## TO DO:
Copy out word for word everything from the line containing "scientific name: Euphorbia prostrata" down to the line containing "family: Asparagaceae", both of those lines included.

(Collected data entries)

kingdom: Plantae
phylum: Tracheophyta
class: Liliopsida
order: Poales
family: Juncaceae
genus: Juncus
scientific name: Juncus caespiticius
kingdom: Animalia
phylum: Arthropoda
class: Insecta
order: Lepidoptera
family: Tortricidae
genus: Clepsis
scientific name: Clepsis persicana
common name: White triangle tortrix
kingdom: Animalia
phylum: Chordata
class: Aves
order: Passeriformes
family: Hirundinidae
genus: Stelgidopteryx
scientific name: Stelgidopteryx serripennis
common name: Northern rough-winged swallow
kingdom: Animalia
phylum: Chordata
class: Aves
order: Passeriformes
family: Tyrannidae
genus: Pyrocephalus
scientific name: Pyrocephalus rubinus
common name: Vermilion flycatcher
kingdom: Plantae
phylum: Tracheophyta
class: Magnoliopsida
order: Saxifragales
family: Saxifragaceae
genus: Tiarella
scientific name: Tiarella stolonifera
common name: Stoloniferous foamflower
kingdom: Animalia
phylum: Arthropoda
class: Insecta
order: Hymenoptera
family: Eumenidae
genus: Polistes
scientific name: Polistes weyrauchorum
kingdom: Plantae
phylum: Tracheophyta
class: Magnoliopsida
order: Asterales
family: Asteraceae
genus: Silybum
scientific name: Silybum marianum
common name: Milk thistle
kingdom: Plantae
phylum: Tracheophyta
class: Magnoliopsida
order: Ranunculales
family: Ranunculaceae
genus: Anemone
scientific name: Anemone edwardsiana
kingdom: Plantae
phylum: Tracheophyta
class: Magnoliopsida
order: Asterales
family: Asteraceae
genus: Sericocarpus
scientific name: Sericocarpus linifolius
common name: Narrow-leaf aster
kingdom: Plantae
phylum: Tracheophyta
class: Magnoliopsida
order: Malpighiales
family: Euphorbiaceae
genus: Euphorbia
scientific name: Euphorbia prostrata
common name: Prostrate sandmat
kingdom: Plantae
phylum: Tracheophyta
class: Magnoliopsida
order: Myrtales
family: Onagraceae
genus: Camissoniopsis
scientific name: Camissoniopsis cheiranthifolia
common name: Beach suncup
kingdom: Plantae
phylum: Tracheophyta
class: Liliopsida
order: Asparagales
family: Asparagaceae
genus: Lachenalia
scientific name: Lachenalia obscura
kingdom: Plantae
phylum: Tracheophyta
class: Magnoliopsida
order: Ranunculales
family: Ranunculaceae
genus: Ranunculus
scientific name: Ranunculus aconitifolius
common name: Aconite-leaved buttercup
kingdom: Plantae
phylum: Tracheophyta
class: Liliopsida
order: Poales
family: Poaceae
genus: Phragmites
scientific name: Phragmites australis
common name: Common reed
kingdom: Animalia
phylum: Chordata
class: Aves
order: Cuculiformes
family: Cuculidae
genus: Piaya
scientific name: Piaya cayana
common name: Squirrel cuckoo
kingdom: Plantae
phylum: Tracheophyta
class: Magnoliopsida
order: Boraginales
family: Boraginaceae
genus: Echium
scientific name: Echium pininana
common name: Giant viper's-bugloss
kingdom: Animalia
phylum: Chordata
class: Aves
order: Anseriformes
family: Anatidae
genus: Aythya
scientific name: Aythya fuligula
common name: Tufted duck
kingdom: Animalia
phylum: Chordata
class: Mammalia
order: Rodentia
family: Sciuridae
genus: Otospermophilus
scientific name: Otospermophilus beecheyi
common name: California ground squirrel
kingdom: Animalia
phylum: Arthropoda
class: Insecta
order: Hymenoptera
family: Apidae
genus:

## ANSWER BELOW:
scientific name: Euphorbia prostrata
common name: Prostrate sandmat
kingdom: Plantae
phylum: Tracheophyta
class: Magnoliopsida
order: Myrtales
family: Onagraceae
genus: Camissoniopsis
scientific name: Camissoniopsis cheiranthifolia
common name: Beach suncup
kingdom: Plantae
phylum: Tracheophyta
class: Liliopsida
order: Asparagales
family: Asparagaceae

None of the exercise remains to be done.